Activity: Please repeat the data exactly, leaving nothing out.

Material for the task:

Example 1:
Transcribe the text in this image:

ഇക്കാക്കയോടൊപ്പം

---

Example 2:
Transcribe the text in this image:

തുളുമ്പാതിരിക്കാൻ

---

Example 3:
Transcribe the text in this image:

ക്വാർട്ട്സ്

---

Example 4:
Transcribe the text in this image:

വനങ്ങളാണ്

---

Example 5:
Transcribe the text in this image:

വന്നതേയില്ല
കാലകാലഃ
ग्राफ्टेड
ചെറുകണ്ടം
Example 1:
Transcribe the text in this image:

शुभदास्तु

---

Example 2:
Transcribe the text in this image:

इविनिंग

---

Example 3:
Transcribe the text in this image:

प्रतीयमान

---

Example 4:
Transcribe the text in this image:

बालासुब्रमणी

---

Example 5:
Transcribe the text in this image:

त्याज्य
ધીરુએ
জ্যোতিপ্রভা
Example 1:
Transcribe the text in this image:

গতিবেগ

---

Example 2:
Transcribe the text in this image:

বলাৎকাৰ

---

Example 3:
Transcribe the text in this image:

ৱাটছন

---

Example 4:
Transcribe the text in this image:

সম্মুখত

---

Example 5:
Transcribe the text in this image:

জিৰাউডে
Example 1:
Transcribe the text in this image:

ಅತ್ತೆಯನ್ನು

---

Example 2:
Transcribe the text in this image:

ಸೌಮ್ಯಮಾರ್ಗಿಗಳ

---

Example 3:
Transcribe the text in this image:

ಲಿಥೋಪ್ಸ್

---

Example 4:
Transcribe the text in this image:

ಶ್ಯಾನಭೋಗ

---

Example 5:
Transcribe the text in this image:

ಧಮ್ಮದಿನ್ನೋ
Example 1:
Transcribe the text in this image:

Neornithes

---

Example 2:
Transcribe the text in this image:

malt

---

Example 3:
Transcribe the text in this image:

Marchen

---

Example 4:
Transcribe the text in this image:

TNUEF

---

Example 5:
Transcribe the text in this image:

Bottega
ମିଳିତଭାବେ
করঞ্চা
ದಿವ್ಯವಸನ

Solution for this exercise:
Example 1:
Transcribe the text in this image:

ഇക്കാക്കയോടൊപ്പം

---

Example 2:
Transcribe the text in this image:

തുളുമ്പാതിരിക്കാൻ

---

Example 3:
Transcribe the text in this image:

ക്വാർട്ട്സ്

---

Example 4:
Transcribe the text in this image:

വനങ്ങളാണ്

---

Example 5:
Transcribe the text in this image:

വന്നതേയില്ല
കാലകാലഃ
ग्राफ्टेड
ചെറുകണ്ടം
Example 1:
Transcribe the text in this image:

शुभदास्तु

---

Example 2:
Transcribe the text in this image:

इविनिंग

---

Example 3:
Transcribe the text in this image:

प्रतीयमान

---

Example 4:
Transcribe the text in this image:

बालासुब्रमणी

---

Example 5:
Transcribe the text in this image:

त्याज्य
ધીરુએ
জ্যোতিপ্রভা
Example 1:
Transcribe the text in this image:

গতিবেগ

---

Example 2:
Transcribe the text in this image:

বলাৎকাৰ

---

Example 3:
Transcribe the text in this image:

ৱাটছন

---

Example 4:
Transcribe the text in this image:

সম্মুখত

---

Example 5:
Transcribe the text in this image:

জিৰাউডে
Example 1:
Transcribe the text in this image:

ಅತ್ತೆಯನ್ನು

---

Example 2:
Transcribe the text in this image:

ಸೌಮ್ಯಮಾರ್ಗಿಗಳ

---

Example 3:
Transcribe the text in this image:

ಲಿಥೋಪ್ಸ್

---

Example 4:
Transcribe the text in this image:

ಶ್ಯಾನಭೋಗ

---

Example 5:
Transcribe the text in this image:

ಧಮ್ಮದಿನ್ನೋ
Example 1:
Transcribe the text in this image:

Neornithes

---

Example 2:
Transcribe the text in this image:

malt

---

Example 3:
Transcribe the text in this image:

Marchen

---

Example 4:
Transcribe the text in this image:

TNUEF

---

Example 5:
Transcribe the text in this image:

Bottega
ମିଳିତଭାବେ
করঞ্চা
ದಿವ್ಯವಸನ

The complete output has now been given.